Common Pitfalls and Best Practices
NULL Handling:
NULLs in the ORDER BY column can produce unexpected results. By default, NULLs sort last in ascending order:
-- NULLs will be in the highest bucket
SELECT
customer_id,
last_purchase_amount,
NTILE(4) OVER (ORDER BY last_purchase_amount) as quartile
FROM customers;
-- Force NULLs to lowest bucket
SELECT
customer_id,
last_purchase_amount,
NTILE(4) OVER (ORDER BY last_purchase_amount NULLS FIRST) as quartile
FROM customers;
Performance Considerations:
NTILE requires sorting the entire result set, which can be expensive on large tables.

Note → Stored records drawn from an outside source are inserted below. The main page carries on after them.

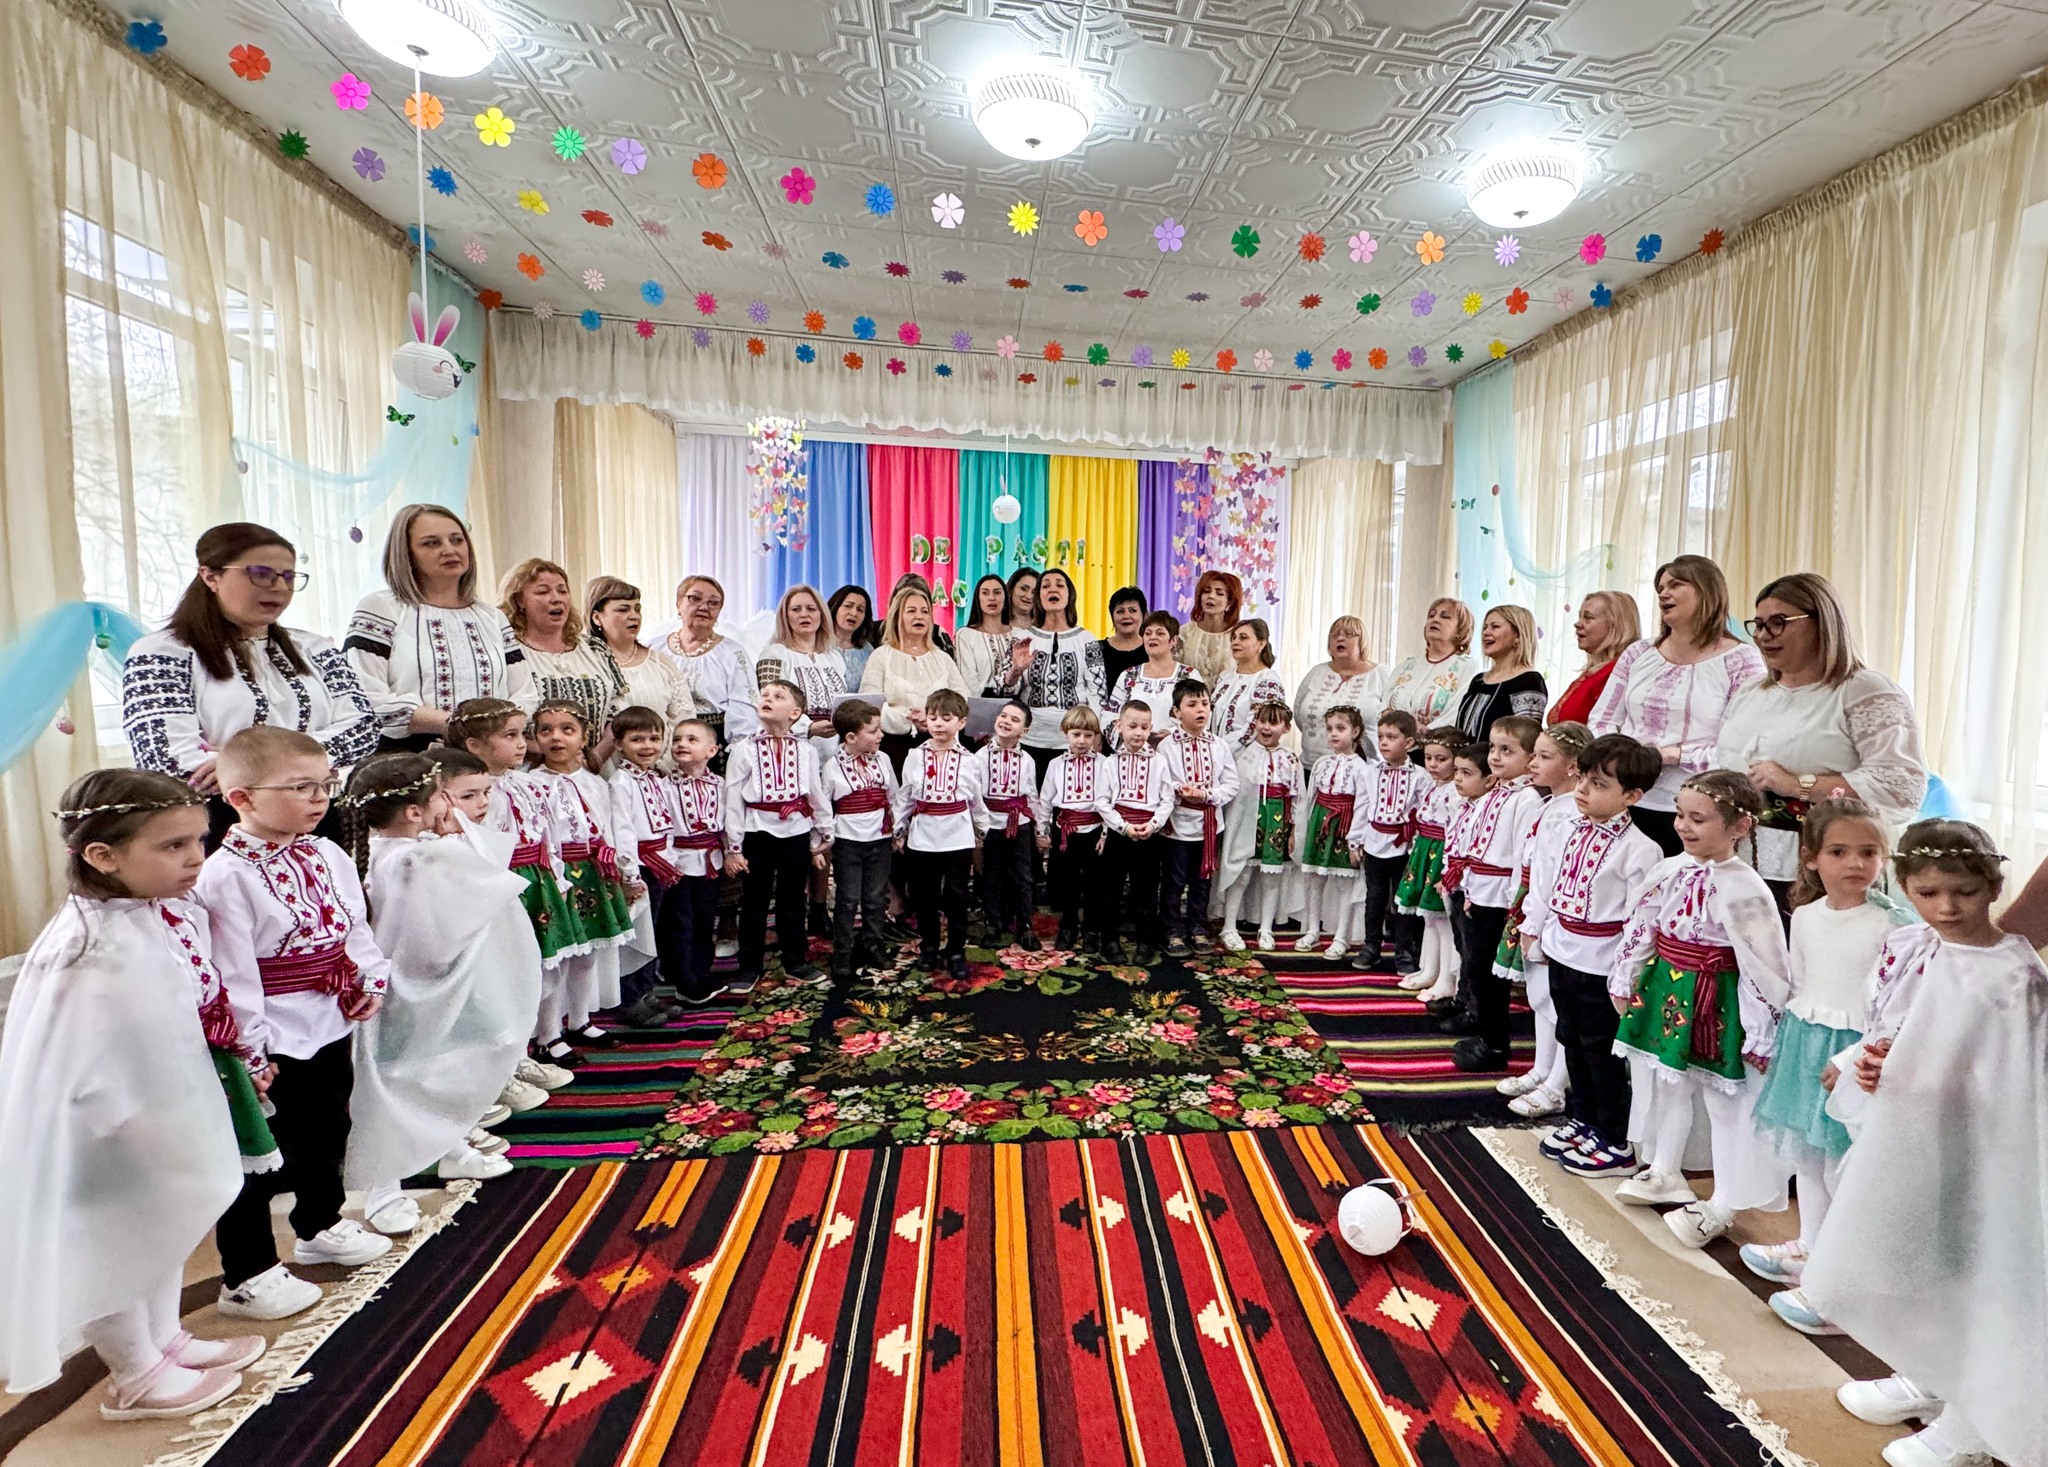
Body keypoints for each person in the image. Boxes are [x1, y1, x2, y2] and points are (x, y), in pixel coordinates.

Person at [0, 770, 263, 1416]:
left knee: (159, 1228)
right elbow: (87, 1069)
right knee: (113, 1245)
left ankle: (164, 1338)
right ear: (102, 855)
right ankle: (135, 1372)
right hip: (106, 1135)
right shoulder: (89, 950)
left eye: (198, 840)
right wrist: (144, 1132)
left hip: (151, 1112)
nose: (196, 857)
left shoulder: (140, 914)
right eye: (172, 845)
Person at [1803, 822, 2045, 1467]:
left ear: (1993, 886)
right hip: (1924, 1137)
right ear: (1905, 887)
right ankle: (1933, 1374)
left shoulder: (2011, 975)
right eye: (1928, 893)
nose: (1947, 908)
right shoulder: (1924, 948)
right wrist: (1870, 1062)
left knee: (1977, 1271)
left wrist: (1910, 1074)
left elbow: (2011, 1076)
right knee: (1926, 1260)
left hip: (1982, 1150)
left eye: (1964, 892)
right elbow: (1902, 1028)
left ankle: (1973, 1426)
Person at [196, 727, 396, 1320]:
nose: (319, 798)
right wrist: (251, 1051)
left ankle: (320, 1223)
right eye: (301, 787)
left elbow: (353, 925)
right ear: (242, 798)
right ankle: (247, 1271)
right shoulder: (224, 876)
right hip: (273, 1032)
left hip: (329, 1018)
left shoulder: (327, 853)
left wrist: (368, 978)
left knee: (327, 1126)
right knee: (263, 1152)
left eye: (325, 785)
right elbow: (234, 973)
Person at [338, 755, 529, 1238]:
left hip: (425, 982)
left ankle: (449, 1146)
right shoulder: (417, 858)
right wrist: (454, 840)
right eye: (442, 796)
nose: (451, 804)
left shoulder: (409, 851)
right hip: (403, 987)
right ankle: (383, 1186)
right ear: (414, 812)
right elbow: (491, 884)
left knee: (438, 1065)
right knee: (393, 1081)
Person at [1740, 800, 1909, 1334]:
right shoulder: (1808, 917)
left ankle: (1840, 1273)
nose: (1855, 863)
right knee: (1808, 1156)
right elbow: (1802, 981)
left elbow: (1893, 1001)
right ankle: (1810, 1246)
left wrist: (1858, 1055)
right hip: (1805, 1043)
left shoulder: (1892, 924)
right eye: (1839, 852)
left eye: (1868, 852)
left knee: (1843, 1163)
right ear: (1811, 858)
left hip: (1854, 1052)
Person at [1608, 771, 1791, 1249]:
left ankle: (1724, 1203)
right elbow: (1643, 925)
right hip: (1669, 988)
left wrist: (1760, 1031)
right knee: (1669, 1084)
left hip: (1716, 1000)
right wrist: (1626, 975)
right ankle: (1665, 1170)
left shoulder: (1746, 889)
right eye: (1679, 815)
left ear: (1739, 827)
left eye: (1698, 819)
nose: (1683, 826)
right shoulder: (1671, 870)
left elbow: (1764, 966)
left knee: (1723, 1104)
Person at [124, 522, 379, 845]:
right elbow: (165, 757)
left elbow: (363, 727)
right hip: (219, 820)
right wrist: (299, 769)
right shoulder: (162, 652)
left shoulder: (314, 648)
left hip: (315, 815)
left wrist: (252, 766)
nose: (278, 587)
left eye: (288, 577)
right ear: (210, 576)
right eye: (261, 574)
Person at [1714, 573, 1927, 908]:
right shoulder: (1751, 691)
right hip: (1743, 864)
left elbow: (1901, 785)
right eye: (1759, 624)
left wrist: (1796, 784)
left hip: (1824, 872)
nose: (1764, 635)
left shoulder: (1864, 691)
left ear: (1822, 623)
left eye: (1779, 623)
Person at [1523, 734, 1663, 1175]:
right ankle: (1582, 1118)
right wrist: (1535, 928)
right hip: (1563, 951)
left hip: (1602, 963)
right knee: (1570, 1038)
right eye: (1582, 778)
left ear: (1631, 796)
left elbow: (1641, 920)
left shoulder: (1642, 849)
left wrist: (1624, 975)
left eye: (1599, 784)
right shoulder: (1567, 828)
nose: (1583, 790)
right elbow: (1547, 881)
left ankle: (1615, 1137)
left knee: (1601, 1051)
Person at [1589, 557, 1765, 857]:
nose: (1663, 594)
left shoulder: (1741, 660)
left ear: (1707, 592)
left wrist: (1675, 755)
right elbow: (1601, 719)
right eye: (1660, 588)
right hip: (1623, 800)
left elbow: (1742, 747)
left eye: (1676, 584)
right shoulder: (1638, 652)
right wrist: (1621, 757)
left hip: (1696, 814)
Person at [347, 504, 535, 753]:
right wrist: (457, 726)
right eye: (431, 543)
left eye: (457, 540)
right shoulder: (381, 608)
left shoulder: (492, 617)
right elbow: (363, 694)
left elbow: (524, 693)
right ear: (406, 554)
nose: (449, 550)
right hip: (408, 758)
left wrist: (494, 731)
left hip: (490, 757)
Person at [1491, 722, 1594, 1114]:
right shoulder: (1550, 804)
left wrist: (1538, 922)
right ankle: (1541, 1068)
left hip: (1550, 915)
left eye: (1544, 756)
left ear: (1573, 766)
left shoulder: (1571, 814)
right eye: (1533, 754)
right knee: (1538, 995)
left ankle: (1557, 1084)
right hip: (1530, 906)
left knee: (1555, 1001)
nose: (1532, 762)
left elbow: (1555, 875)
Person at [529, 701, 638, 1032]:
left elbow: (608, 828)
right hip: (556, 875)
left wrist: (622, 872)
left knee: (587, 954)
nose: (556, 738)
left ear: (584, 737)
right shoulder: (532, 784)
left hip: (593, 873)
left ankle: (580, 1020)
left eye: (567, 730)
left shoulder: (595, 782)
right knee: (557, 957)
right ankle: (549, 1031)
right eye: (545, 730)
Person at [1443, 718, 1544, 1071]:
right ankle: (1485, 1032)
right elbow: (1476, 846)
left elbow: (1520, 856)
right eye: (1494, 748)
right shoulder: (1495, 794)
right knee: (1476, 966)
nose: (1496, 757)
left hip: (1501, 900)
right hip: (1481, 893)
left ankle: (1496, 1045)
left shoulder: (1526, 799)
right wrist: (1470, 888)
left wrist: (1514, 906)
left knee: (1490, 973)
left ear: (1530, 757)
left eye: (1507, 750)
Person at [724, 681, 828, 984]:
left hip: (796, 830)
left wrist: (823, 832)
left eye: (778, 696)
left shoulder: (806, 751)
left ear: (795, 713)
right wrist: (734, 845)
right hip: (757, 831)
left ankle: (795, 959)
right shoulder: (743, 749)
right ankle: (749, 964)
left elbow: (815, 793)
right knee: (754, 899)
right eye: (765, 695)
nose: (767, 698)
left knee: (793, 897)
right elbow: (733, 798)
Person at [607, 707, 690, 1026]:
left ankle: (646, 990)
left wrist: (671, 856)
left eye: (654, 739)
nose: (647, 746)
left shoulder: (656, 777)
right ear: (618, 744)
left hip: (660, 862)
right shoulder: (621, 782)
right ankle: (629, 997)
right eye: (637, 739)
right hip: (640, 866)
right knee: (637, 932)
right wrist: (629, 873)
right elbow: (623, 830)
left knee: (654, 930)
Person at [502, 559, 625, 770]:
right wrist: (553, 756)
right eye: (543, 592)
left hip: (595, 771)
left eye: (562, 591)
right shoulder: (507, 652)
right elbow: (499, 722)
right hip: (532, 773)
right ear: (520, 600)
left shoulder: (594, 649)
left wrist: (594, 757)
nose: (556, 599)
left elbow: (618, 712)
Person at [895, 687, 984, 974]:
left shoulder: (970, 760)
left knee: (957, 896)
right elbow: (905, 796)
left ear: (961, 722)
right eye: (933, 718)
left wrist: (982, 830)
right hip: (923, 836)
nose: (939, 724)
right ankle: (929, 946)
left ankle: (956, 950)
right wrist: (899, 828)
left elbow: (975, 799)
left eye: (947, 718)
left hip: (957, 836)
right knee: (924, 896)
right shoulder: (915, 756)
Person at [818, 700, 900, 982]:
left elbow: (894, 796)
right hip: (848, 842)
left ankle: (873, 944)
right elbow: (823, 805)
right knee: (848, 898)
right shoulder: (832, 767)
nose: (880, 735)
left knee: (876, 897)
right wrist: (824, 839)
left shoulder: (883, 760)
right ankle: (842, 951)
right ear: (851, 737)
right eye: (873, 731)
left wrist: (897, 830)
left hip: (879, 839)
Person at [1158, 681, 1238, 957]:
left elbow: (1231, 784)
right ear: (1176, 712)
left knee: (1202, 880)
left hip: (1209, 824)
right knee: (1174, 879)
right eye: (1192, 705)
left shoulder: (1219, 745)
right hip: (1177, 825)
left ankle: (1197, 927)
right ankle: (1171, 929)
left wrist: (1206, 794)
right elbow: (1161, 780)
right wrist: (1181, 791)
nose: (1200, 710)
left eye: (1205, 704)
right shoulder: (1167, 746)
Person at [1218, 702, 1303, 953]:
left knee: (1272, 875)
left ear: (1286, 728)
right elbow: (1237, 795)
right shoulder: (1244, 756)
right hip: (1248, 819)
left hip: (1276, 821)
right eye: (1262, 721)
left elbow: (1297, 797)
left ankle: (1266, 927)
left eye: (1273, 723)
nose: (1266, 727)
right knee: (1241, 872)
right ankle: (1229, 926)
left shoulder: (1291, 758)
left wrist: (1294, 829)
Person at [1095, 701, 1174, 963]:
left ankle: (1146, 941)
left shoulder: (1159, 763)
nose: (1138, 733)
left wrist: (1153, 825)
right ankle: (1109, 940)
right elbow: (1101, 801)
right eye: (1132, 726)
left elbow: (1167, 799)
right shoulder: (1110, 763)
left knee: (1147, 891)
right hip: (1119, 833)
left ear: (1150, 728)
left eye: (1144, 727)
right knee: (1110, 889)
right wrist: (1123, 826)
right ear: (1119, 726)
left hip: (1148, 835)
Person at [1347, 710, 1427, 972]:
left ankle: (1404, 950)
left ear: (1409, 743)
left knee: (1403, 899)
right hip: (1374, 843)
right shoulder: (1370, 773)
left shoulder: (1420, 776)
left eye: (1391, 737)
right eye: (1381, 736)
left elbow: (1423, 813)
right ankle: (1372, 946)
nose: (1383, 742)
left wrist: (1416, 846)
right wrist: (1355, 841)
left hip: (1404, 847)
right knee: (1375, 897)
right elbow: (1362, 807)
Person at [860, 583, 970, 771]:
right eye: (911, 611)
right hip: (893, 747)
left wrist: (933, 719)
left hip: (940, 747)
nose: (919, 616)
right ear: (898, 617)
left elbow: (962, 700)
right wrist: (908, 720)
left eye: (924, 611)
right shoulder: (881, 656)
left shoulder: (943, 658)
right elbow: (870, 704)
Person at [664, 719, 732, 1003]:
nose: (682, 744)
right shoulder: (664, 785)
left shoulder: (720, 784)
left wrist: (732, 851)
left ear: (712, 750)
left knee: (705, 919)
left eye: (692, 739)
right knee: (681, 922)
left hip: (709, 862)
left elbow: (728, 822)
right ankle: (683, 979)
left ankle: (702, 971)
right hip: (677, 863)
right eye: (677, 739)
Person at [1295, 707, 1372, 956]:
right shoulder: (1321, 764)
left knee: (1344, 882)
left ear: (1355, 732)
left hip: (1344, 825)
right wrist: (1307, 829)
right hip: (1321, 823)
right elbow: (1310, 798)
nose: (1333, 734)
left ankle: (1341, 935)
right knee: (1314, 879)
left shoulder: (1362, 768)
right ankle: (1312, 930)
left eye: (1340, 728)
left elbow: (1363, 805)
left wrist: (1355, 840)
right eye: (1329, 729)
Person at [1015, 568, 1106, 778]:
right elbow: (1007, 688)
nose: (1052, 589)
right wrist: (1016, 671)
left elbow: (1098, 691)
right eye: (1045, 586)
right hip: (1029, 739)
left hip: (1074, 741)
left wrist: (1096, 733)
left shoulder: (1086, 639)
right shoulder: (1023, 638)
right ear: (1039, 597)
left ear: (1069, 595)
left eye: (1059, 585)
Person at [1396, 726, 1466, 998]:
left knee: (1444, 920)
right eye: (1428, 758)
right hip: (1425, 850)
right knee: (1429, 918)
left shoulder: (1456, 793)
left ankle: (1447, 979)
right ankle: (1430, 970)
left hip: (1441, 854)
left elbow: (1455, 831)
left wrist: (1447, 870)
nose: (1433, 764)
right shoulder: (1430, 785)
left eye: (1441, 758)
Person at [654, 576, 760, 748]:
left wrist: (739, 752)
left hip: (712, 747)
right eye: (695, 598)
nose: (704, 607)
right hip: (659, 742)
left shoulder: (733, 653)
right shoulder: (654, 649)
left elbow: (745, 712)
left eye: (713, 603)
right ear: (678, 603)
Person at [587, 577, 693, 743]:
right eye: (623, 610)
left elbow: (684, 723)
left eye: (637, 609)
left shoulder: (661, 664)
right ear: (596, 617)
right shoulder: (585, 664)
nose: (634, 616)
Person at [975, 700, 1043, 949]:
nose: (1006, 722)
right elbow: (975, 795)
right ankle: (992, 923)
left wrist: (1040, 829)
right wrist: (977, 830)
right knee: (991, 875)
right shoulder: (980, 757)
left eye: (1014, 720)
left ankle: (1024, 925)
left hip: (1019, 823)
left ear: (1024, 731)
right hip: (990, 824)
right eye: (1003, 716)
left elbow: (1032, 796)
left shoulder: (1027, 760)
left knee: (1022, 876)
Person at [1039, 706, 1107, 951]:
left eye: (1088, 735)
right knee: (1067, 881)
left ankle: (1092, 928)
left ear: (1096, 737)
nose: (1081, 741)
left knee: (1094, 882)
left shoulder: (1104, 764)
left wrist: (1106, 833)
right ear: (1065, 732)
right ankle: (1068, 925)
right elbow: (1045, 799)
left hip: (1095, 831)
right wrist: (1041, 830)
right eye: (1076, 734)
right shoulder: (1056, 765)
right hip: (1065, 832)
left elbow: (1110, 800)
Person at [756, 585, 850, 750]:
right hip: (791, 748)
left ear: (821, 614)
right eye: (796, 609)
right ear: (785, 616)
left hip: (834, 749)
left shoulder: (834, 656)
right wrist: (808, 727)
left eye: (811, 609)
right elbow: (770, 706)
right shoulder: (774, 654)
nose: (804, 614)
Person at [1296, 617, 1392, 768]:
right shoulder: (1316, 673)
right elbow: (1299, 714)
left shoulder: (1381, 676)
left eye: (1348, 634)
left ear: (1362, 641)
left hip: (1363, 770)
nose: (1340, 638)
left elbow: (1393, 723)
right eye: (1335, 635)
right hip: (1312, 768)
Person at [1455, 605, 1549, 746]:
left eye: (1495, 627)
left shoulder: (1528, 681)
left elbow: (1526, 741)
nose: (1486, 632)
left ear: (1518, 636)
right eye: (1485, 627)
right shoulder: (1478, 681)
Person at [1384, 597, 1480, 733]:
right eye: (1431, 615)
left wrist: (1424, 732)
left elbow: (1458, 711)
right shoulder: (1406, 665)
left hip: (1437, 743)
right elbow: (1383, 706)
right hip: (1393, 742)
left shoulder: (1467, 667)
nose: (1435, 620)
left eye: (1445, 616)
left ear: (1461, 630)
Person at [1550, 591, 1641, 725]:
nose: (1578, 624)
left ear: (1615, 626)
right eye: (1580, 616)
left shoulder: (1617, 672)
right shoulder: (1594, 671)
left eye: (1588, 618)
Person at [1106, 611, 1199, 730]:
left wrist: (1172, 735)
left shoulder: (1190, 676)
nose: (1152, 637)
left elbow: (1200, 715)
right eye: (1148, 633)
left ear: (1174, 640)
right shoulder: (1128, 676)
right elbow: (1109, 716)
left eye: (1160, 633)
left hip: (1175, 742)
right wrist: (1128, 734)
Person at [1210, 619, 1290, 750]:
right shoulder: (1225, 676)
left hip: (1247, 756)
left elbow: (1256, 727)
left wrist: (1223, 750)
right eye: (1234, 638)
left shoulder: (1267, 680)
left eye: (1243, 638)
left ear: (1261, 644)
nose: (1235, 642)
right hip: (1214, 753)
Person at [954, 574, 1020, 696]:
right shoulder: (965, 635)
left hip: (1015, 703)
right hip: (979, 703)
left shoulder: (1018, 634)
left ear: (1005, 598)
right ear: (978, 599)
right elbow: (968, 681)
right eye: (985, 593)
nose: (991, 598)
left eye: (997, 592)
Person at [1180, 570, 1242, 690]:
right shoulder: (1185, 633)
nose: (1211, 596)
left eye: (1219, 593)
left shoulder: (1237, 636)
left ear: (1229, 602)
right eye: (1206, 591)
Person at [826, 584, 881, 692]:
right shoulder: (817, 645)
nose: (854, 613)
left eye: (860, 610)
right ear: (835, 607)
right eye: (848, 606)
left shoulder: (867, 650)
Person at [1099, 586, 1150, 694]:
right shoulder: (1097, 650)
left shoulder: (1152, 649)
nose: (1126, 616)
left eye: (1133, 611)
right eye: (1120, 611)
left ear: (1144, 615)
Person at [1004, 567, 1040, 631]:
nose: (1029, 596)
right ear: (1011, 590)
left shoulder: (1044, 626)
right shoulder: (996, 622)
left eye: (1034, 592)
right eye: (1024, 589)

Always ensure appropriate indexes exist on columns used in ORDER BY:
CREATE INDEX idx_customers_lifetime_value
ON customers(lifetime_value DESC);
For very large tables, consider materializing NTILE results if they’re used repeatedly:
CREATE MATERIALIZED VIEW customer_segments AS
SELECT
customer_id,
lifetime_value,
NTILE(5) OVER (ORDER BY lifetime_value DESC) as segment
FROM customers;
CREATE INDEX idx_customer_segments_segment
ON customer_segments(segment);
Filtering on NTILE Results:
You cannot use window functions directly in WHERE clauses. Always use a CTE or subquery:
-- This FAILS
SELECT * FROM customers
WHERE NTILE(5) OVER (ORDER BY lifetime_value DESC) = 1;
-- This WORKS
WITH customer_tiers AS (
SELECT
customer_id,
customer_name,
lifetime_value,
NTILE(5) OVER (ORDER BY lifetime_value DESC) as tier
FROM customers
)
SELECT * FROM customer_tiers WHERE tier = 1;
The CTE approach is cleaner and more readable. It also allows you to reuse the tier calculation in multiple places within your query.

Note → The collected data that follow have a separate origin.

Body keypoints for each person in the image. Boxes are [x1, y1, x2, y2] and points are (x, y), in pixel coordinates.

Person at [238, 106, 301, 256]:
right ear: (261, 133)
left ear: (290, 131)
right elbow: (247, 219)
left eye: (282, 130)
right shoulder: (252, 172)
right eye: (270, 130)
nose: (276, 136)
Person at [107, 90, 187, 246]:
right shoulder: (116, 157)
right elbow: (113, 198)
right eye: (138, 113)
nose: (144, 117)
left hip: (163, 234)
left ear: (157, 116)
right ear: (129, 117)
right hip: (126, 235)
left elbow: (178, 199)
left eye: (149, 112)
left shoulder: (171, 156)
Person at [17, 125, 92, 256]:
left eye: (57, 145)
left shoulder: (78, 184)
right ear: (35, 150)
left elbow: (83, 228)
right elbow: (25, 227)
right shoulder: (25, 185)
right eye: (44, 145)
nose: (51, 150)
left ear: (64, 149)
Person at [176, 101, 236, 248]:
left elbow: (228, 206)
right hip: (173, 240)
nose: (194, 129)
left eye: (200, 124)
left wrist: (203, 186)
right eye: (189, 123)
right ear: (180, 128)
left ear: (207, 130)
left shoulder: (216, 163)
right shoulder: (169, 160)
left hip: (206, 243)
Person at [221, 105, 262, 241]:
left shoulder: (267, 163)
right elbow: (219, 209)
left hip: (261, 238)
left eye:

Choosing the Right Number of Buckets:
More buckets provide finer granularity but require more rows for meaningful distribution. As a rule of thumb, aim for at least 10-20 rows per bucket. With 100 rows, NTILE(10) works well, but NTILE(50) creates buckets with only 2 rows each, reducing analytical value.
NTILE is a powerful tool for data segmentation in PostgreSQL. Master it, and you’ll find countless applications in analytics, reporting, and data-driven decision making.